Burada doğru olan lig bitimine 4 hafta kala düşecek ve çıkacak olan takımların maçlarının aynı gün ve aynı saate alınmış olması gerekirdi.
3 hafta arka arkaya önce Eskişehirspor'un maçlarını oynatarak bizi resmen aslanların önüne attılar. Büyük taraftarın yapmış olduğu Denizli çıkartması ve yapılan organizasyon takım üzerinde stres yaptı. Nedense kendi göbeğimizi kendimiz kesemiyoruz.

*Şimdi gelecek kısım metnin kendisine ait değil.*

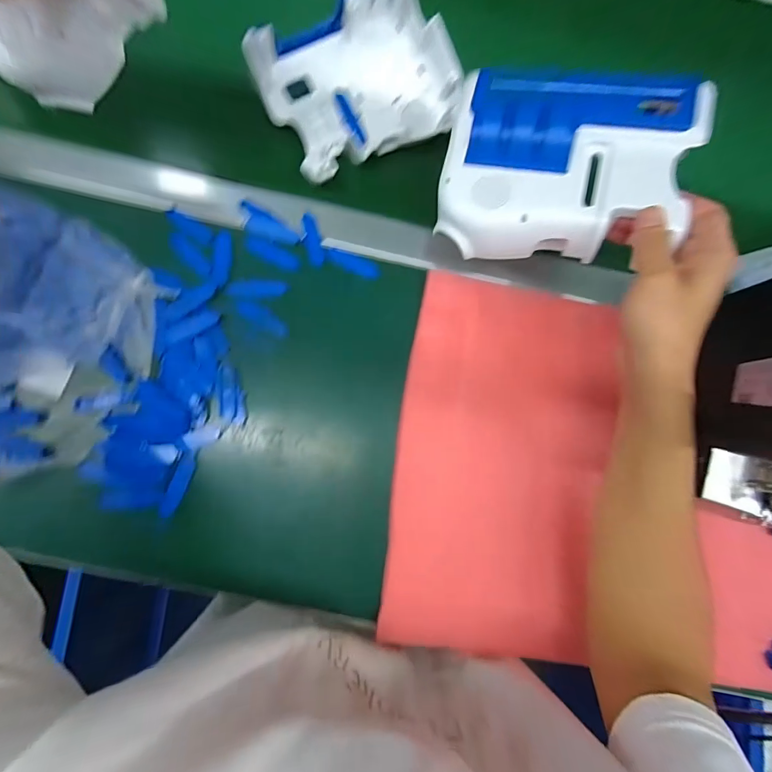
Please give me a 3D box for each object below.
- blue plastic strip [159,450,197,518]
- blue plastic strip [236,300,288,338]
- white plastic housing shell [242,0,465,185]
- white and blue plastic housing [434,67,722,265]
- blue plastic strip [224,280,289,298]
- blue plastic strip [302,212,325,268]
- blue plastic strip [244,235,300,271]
[{"bbox_3d":[-0.188,0.089,0.357,0.015,0.004,0.059,20,82,-2],"label":"blue plastic strip"},{"bbox_3d":[-0.119,-0.067,0.380,0.055,0.004,0.018,33,82,-1],"label":"blue plastic strip"},{"bbox_3d":[-0.021,-0.301,0.386,0.190,0.065,0.134,-29,87,-7],"label":"white plastic housing shell"},{"bbox_3d":[0.134,-0.165,0.295,0.175,0.048,0.143,13,91,11],"label":"white and blue plastic housing"},{"bbox_3d":[-0.126,-0.096,0.385,0.057,0.004,0.018,-4,84,-5],"label":"blue plastic strip"},{"bbox_3d":[-0.073,-0.146,0.393,0.016,0.006,0.058,-14,85,-6],"label":"blue plastic strip"},{"bbox_3d":[-0.112,-0.132,0.388,0.060,0.004,0.018,28,82,-1],"label":"blue plastic strip"}]

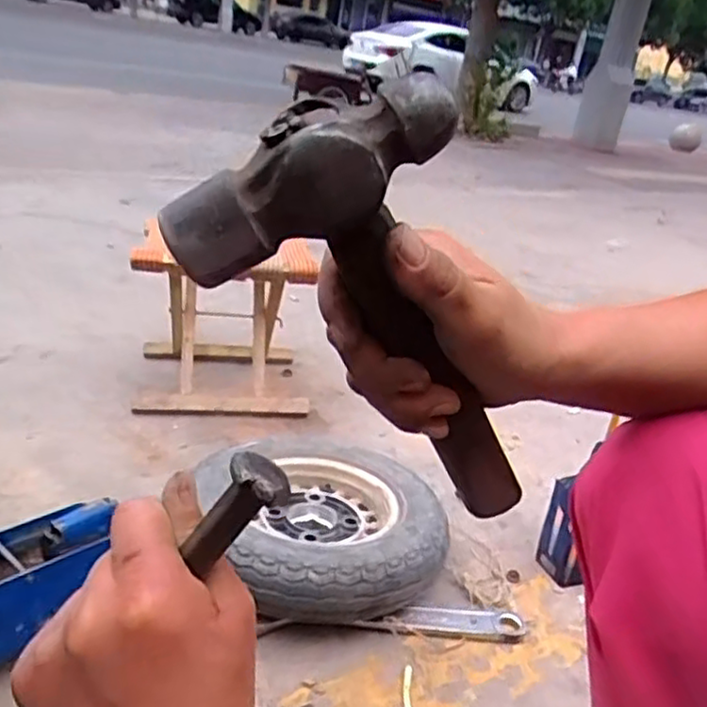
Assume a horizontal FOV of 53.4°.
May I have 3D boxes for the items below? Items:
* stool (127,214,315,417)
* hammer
[{"bbox_3d":[-0.241,-0.066,1.311,0.310,0.287,0.274,6,24,-10],"label":"stool"},{"bbox_3d":[0.022,0.002,0.310,0.099,0.232,0.046,-42,41,-12],"label":"hammer"}]

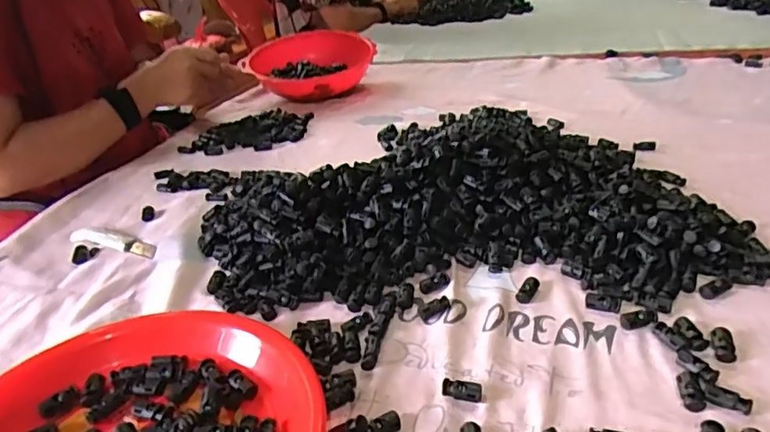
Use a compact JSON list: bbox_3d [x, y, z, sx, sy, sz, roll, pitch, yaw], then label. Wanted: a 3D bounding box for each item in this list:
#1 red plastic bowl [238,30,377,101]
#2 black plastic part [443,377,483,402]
[{"bbox_3d":[-0.144,-0.299,1.106,0.222,0.067,0.222,-1,53,1],"label":"red plastic bowl"},{"bbox_3d":[0.054,0.122,0.390,0.026,0.011,0.013,6,33,19],"label":"black plastic part"}]

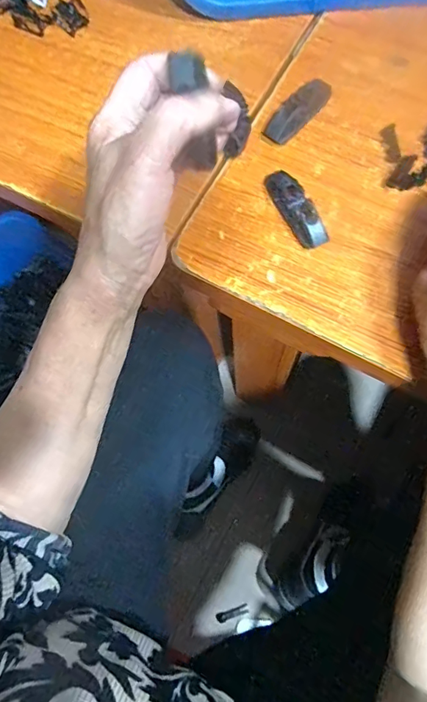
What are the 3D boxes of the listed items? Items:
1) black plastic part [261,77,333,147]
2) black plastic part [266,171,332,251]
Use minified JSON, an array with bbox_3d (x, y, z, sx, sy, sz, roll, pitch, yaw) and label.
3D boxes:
[{"bbox_3d":[0.072,-0.201,0.398,0.067,0.020,0.026,-42,78,-12],"label":"black plastic part"},{"bbox_3d":[0.063,-0.112,0.369,0.019,0.017,0.072,-27,76,-9],"label":"black plastic part"}]

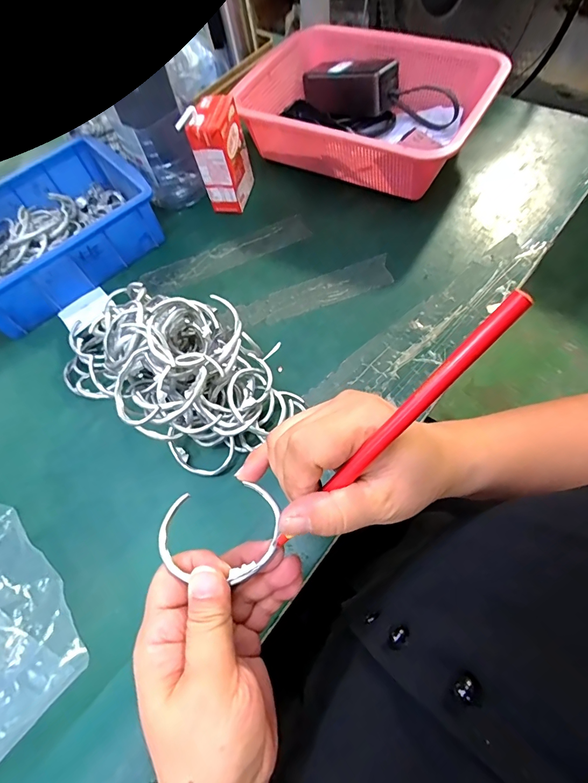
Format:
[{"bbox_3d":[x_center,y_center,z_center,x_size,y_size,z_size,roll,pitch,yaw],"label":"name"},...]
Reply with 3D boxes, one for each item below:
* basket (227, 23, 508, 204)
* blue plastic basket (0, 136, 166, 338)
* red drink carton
[{"bbox_3d":[0.093,-0.371,0.503,0.295,0.093,0.214,28,69,19],"label":"basket"},{"bbox_3d":[-0.305,-0.197,0.480,0.246,0.066,0.174,-40,66,-14],"label":"blue plastic basket"},{"bbox_3d":[-0.089,-0.291,0.474,0.044,0.104,0.078,12,66,12],"label":"red drink carton"}]

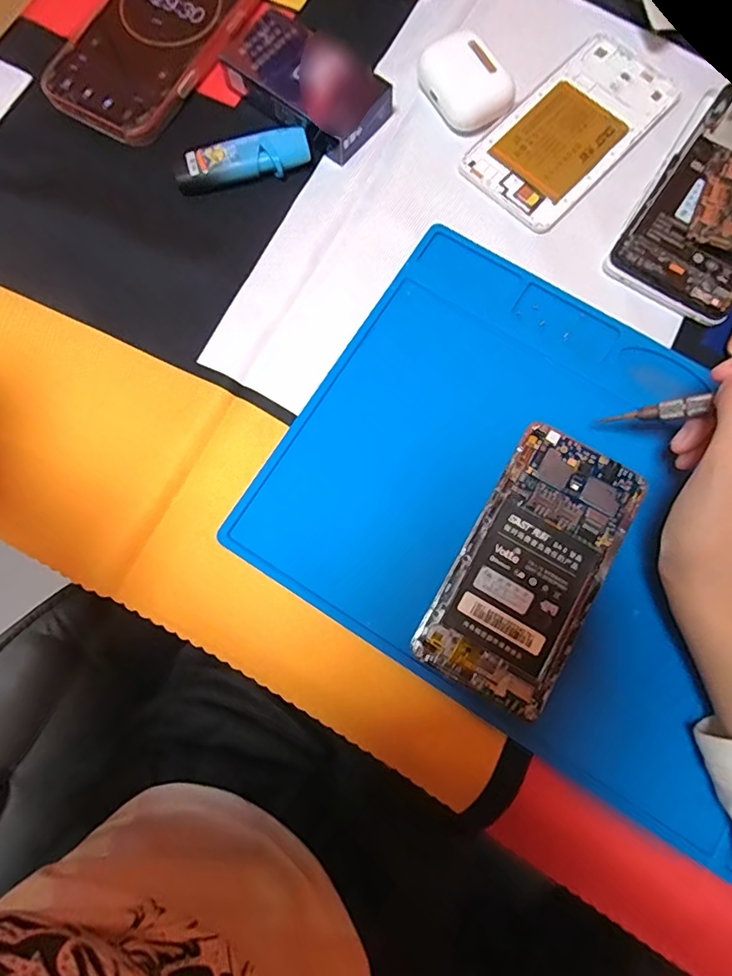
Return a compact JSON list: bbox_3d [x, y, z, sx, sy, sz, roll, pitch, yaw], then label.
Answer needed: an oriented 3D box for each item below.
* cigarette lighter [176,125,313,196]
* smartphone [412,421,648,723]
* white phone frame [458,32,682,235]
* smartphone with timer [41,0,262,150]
[{"bbox_3d":[-0.075,-0.200,0.305,0.080,0.016,0.023,-13,79,-3],"label":"cigarette lighter"},{"bbox_3d":[0.086,0.040,0.259,0.070,0.008,0.138,29,80,6],"label":"smartphone"},{"bbox_3d":[0.130,-0.226,0.312,0.071,0.005,0.143,43,82,8],"label":"white phone frame"},{"bbox_3d":[-0.129,-0.298,0.324,0.083,0.014,0.165,27,80,5],"label":"smartphone with timer"}]

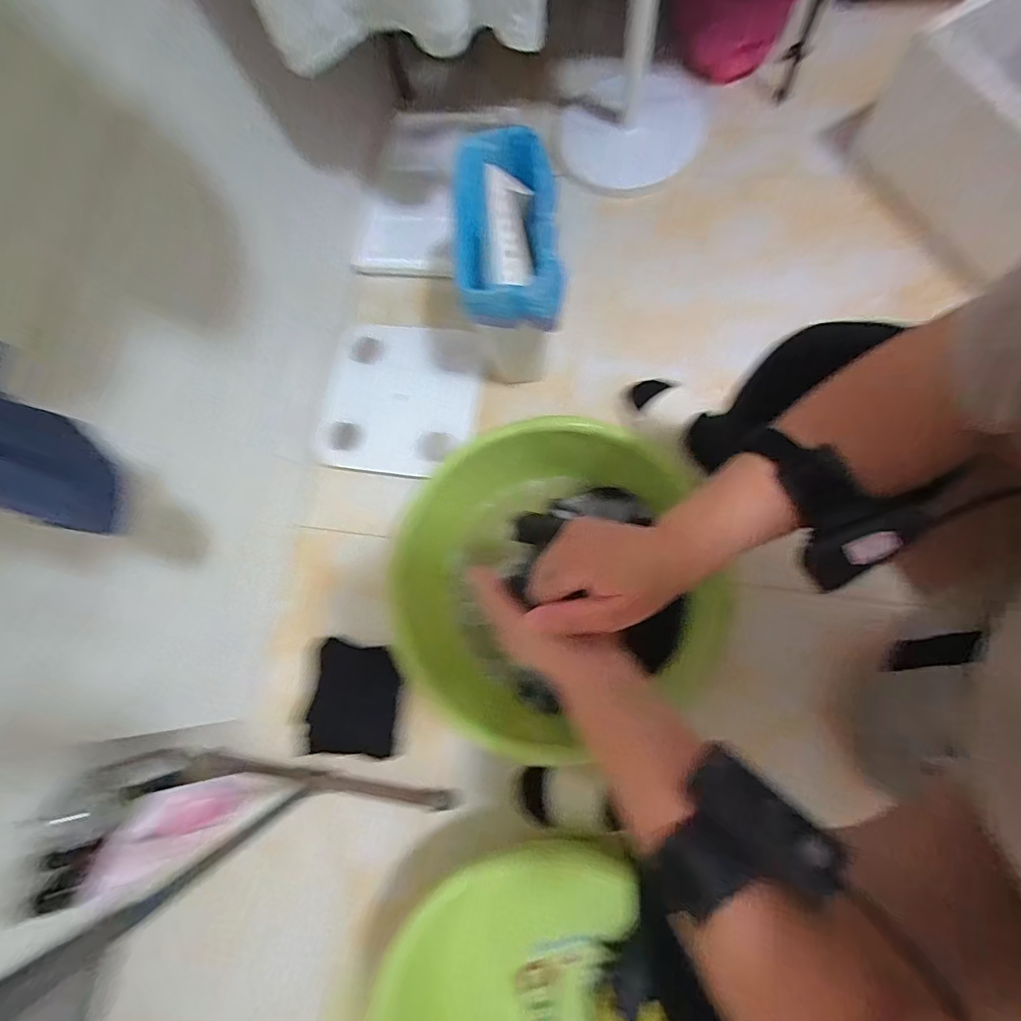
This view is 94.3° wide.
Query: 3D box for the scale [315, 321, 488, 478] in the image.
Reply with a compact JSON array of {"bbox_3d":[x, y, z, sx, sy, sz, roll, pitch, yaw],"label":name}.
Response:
[{"bbox_3d":[-0.208,-0.207,0.876,0.297,0.034,0.277,7,85,12],"label":"scale"}]

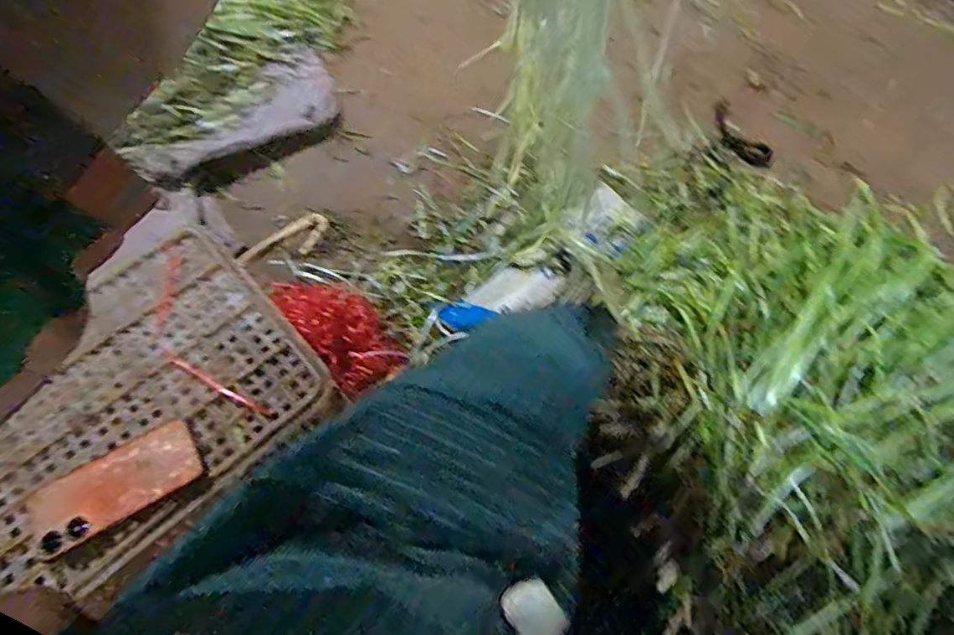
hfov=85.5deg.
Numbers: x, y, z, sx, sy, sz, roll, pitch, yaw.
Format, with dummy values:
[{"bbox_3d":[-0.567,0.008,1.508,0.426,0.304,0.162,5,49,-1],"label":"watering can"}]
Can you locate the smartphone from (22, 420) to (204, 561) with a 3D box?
[{"bbox_3d":[-0.373,0.172,0.532,0.158,0.013,0.078,-33,68,-17],"label":"smartphone"}]

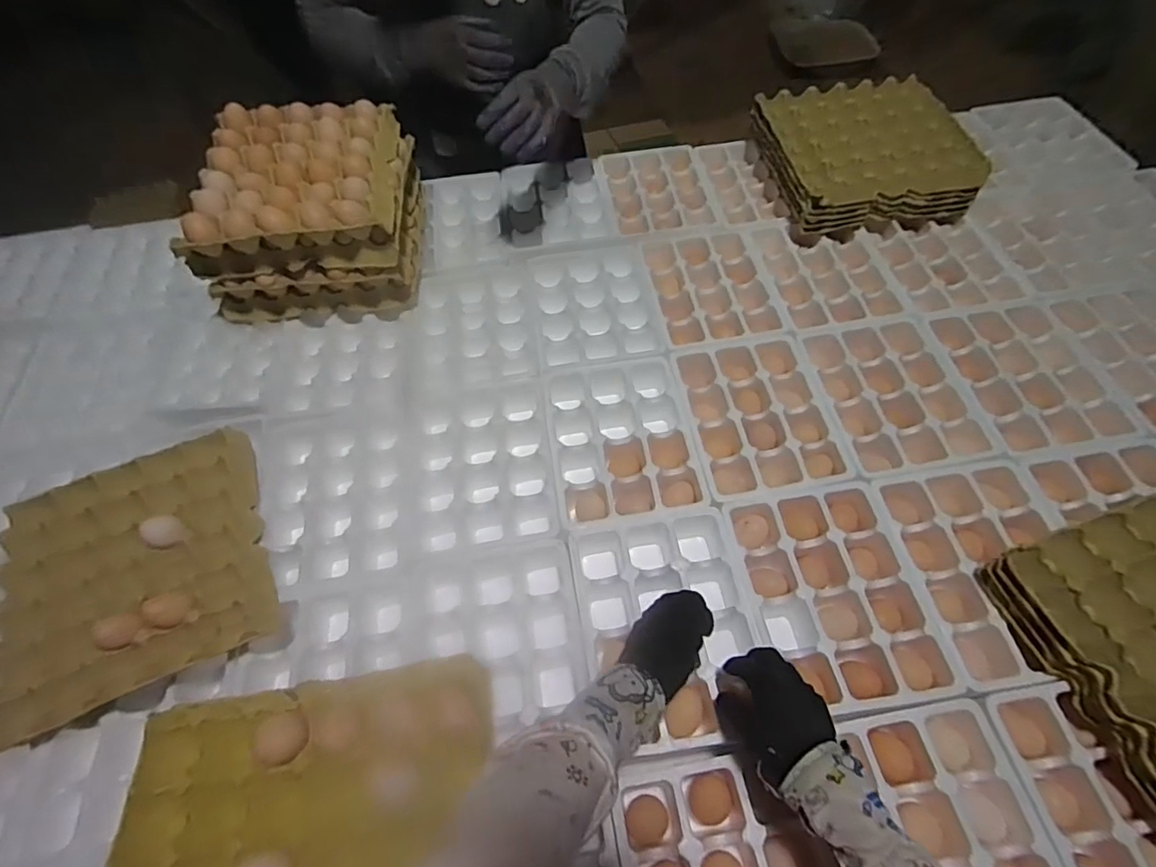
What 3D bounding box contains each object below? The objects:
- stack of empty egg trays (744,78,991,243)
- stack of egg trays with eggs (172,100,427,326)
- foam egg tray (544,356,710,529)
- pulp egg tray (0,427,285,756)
[{"bbox_3d":[0.477,-0.473,0.964,0.295,0.107,0.259,-11,57,-3],"label":"stack of empty egg trays"},{"bbox_3d":[-0.403,-0.337,0.876,0.286,0.191,0.285,-5,56,0],"label":"stack of egg trays with eggs"},{"bbox_3d":[0.055,0.015,0.768,0.181,0.052,0.246,-8,58,-2],"label":"foam egg tray"},{"bbox_3d":[-0.507,0.158,0.651,0.282,0.051,0.290,-23,58,-11],"label":"pulp egg tray"}]

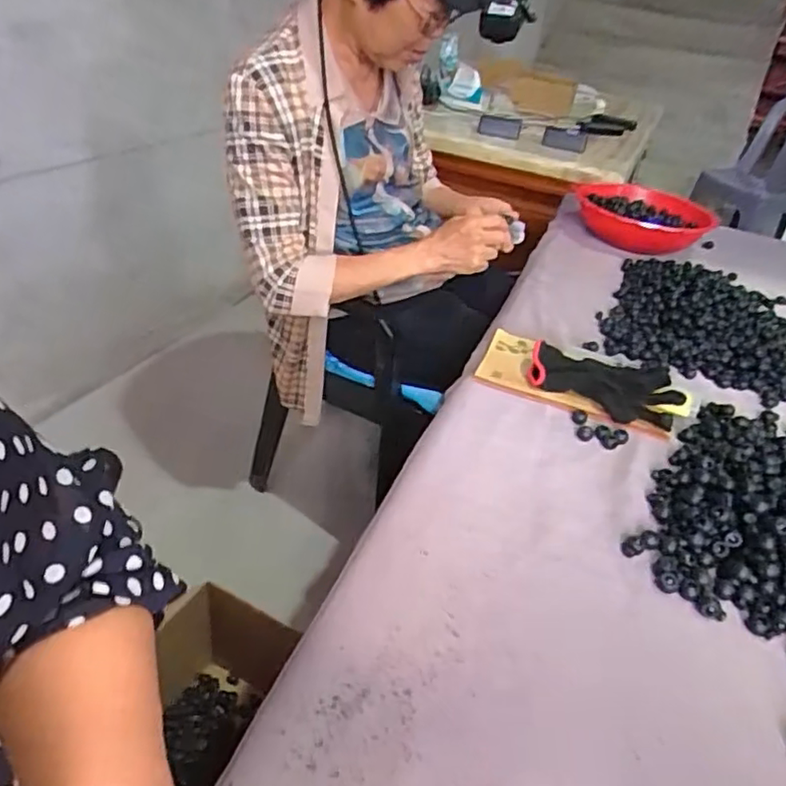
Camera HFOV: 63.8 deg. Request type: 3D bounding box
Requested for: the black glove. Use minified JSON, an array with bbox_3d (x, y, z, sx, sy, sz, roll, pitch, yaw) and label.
[{"bbox_3d":[0.228,-0.010,0.683,0.158,0.025,0.083,17,37,13],"label":"black glove"}]

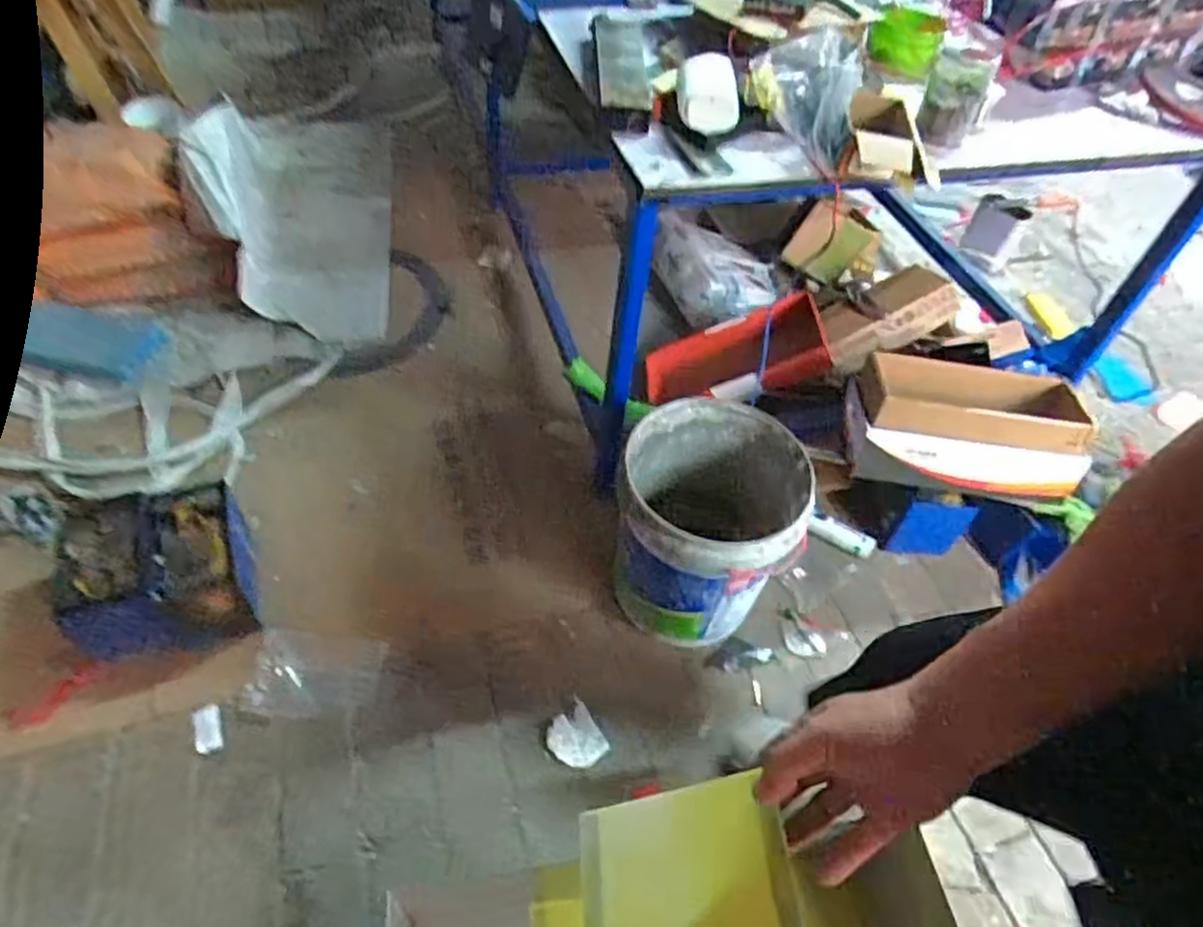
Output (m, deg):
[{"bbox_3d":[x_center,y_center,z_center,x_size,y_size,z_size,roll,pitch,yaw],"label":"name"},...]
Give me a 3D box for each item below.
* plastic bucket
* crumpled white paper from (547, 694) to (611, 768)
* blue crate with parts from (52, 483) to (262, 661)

Sezon başından bu yana şampiyonluk için çıktığımız bu yolda yapılan basit hatalarla kaybedilen puanlar camiada üzüntü yaratmıştır.
Denizli maçı sonrası taraftarın dik duruşu sanırım kan kussak da kızılcık şurubu içtik diyecek kadar yüce bir duygudur.
Henüz bitmiş bir şey yok. Belki ilk ikide Süper Lig'e çıkmayabiliriz ama Play-Off'lar bize atadan kalma miras, biz alışığız Play-Off'dan çıkmaya. Daha önceleri de Play-Off oynayarak bunun örneğini yaşadık. Eskişehirspor olarak biz ne deplasmanlar ne yollar kat ettik.
Bu sezon bizim için önemli olan Süper Lig'e çıkmak bu da nasıl olursa olsun.
Çünkü bu bir kulübün geleceği, ateşin bizi ne kadar yaktığı değil bizim o ateşi nasıl yaktığımızdır.
O yüzden Süper Lig vizesini alana kadar mücadeleye devam.